**PROBLEM REQUIREMENTS**
Everything in the records except the pictures should come back exactly as written.

=== Begin Enclosure ===

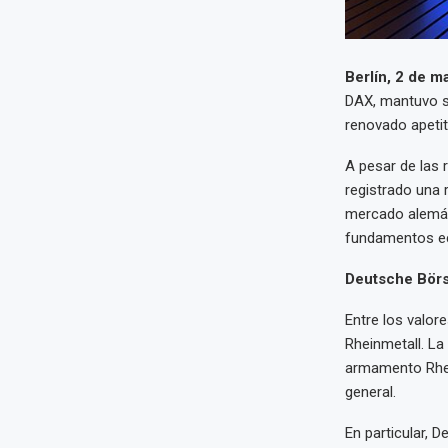
Berlín, 2 de m
DAX, mantuvo su
renovado apetit
A pesar de las 
registrado una 
mercado alemán.
fundamentos eco
Deutsche Börse
Entre los valor
Rheinmetall. La
armamento Rhein
general.
En particular, 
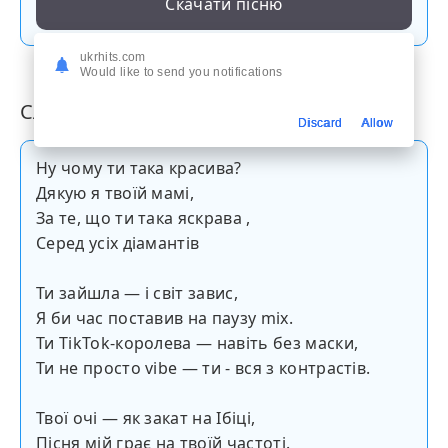
Скачати пісню
ukrhits.com
Would like to send you notifications
Слова пісні
Discard
Allow
Ну чому ти така красива?
Дякую я твоїй мамі,
За те, що ти така яскрава ,
Серед усіх діамантів
Ти зайшла — і світ завис,
Я би час поставив на паузу mix.
Ти TikTok-королева — навіть без маски,
Ти не просто vibe — ти - вся з контрастів.
Твої очі — як закат на Ібіці,
Пісня мій грає на твоїй частоті.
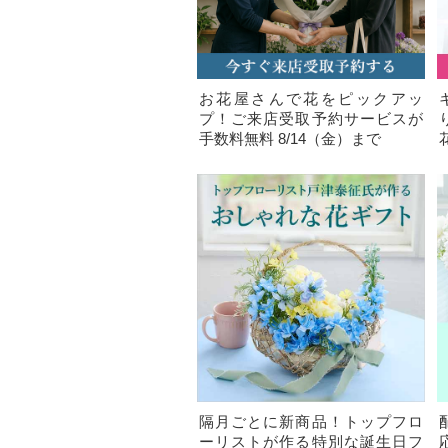
お花屋さんで花をピックアッ
プ！ご来店受取予約サービスが
手数料無料 8/14（金）まで
隔月ごとに新商品！トップフロ
ーリストが作る特別な誕生日フ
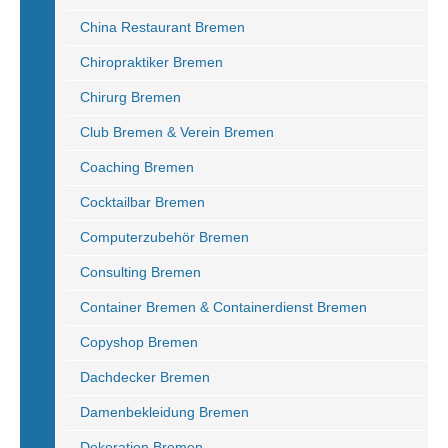
China Restaurant Bremen
Chiropraktiker Bremen
Chirurg Bremen
Club Bremen & Verein Bremen
Coaching Bremen
Cocktailbar Bremen
Computerzubehör Bremen
Consulting Bremen
Container Bremen & Containerdienst Bremen
Copyshop Bremen
Dachdecker Bremen
Damenbekleidung Bremen
Dekoration Bremen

=== End Enclosure ===

**WRITTEN RESPONSE**
Berlín, 2 de m
DAX, mantuvo su
renovado apetit
A pesar de las 
registrado una 
mercado alemán.
fundamentos eco
Deutsche Börse
Entre los valor
Rheinmetall. La
armamento Rhein
general.
En particular, 
Скачати пісню
ukrhits.com
Would like to send you notifications
Слова пісні
Discard
Allow
Ну чому ти така красива?
Дякую я твоїй мамі,
За те, що ти така яскрава ,
Серед усіх діамантів
Ти зайшла — і світ завис,
Я би час поставив на паузу mix.
Ти TikTok-королева — навіть без маски,
Ти не просто vibe — ти - вся з контрастів.
Твої очі — як закат на Ібіці,
Пісня мій грає на твоїй частоті.
お花屋さんで花をピックアッ
プ！ご来店受取予約サービスが
手数料無料 8/14（金）まで
隔月ごとに新商品！トップフロ
ーリストが作る特別な誕生日フ
China Restaurant Bremen
Chiropraktiker Bremen
Chirurg Bremen
Club Bremen & Verein Bremen
Coaching Bremen
Cocktailbar Bremen
Computerzubehör Bremen
Consulting Bremen
Container Bremen & Containerdienst Bremen
Copyshop Bremen
Dachdecker Bremen
Damenbekleidung Bremen
Dekoration Bremen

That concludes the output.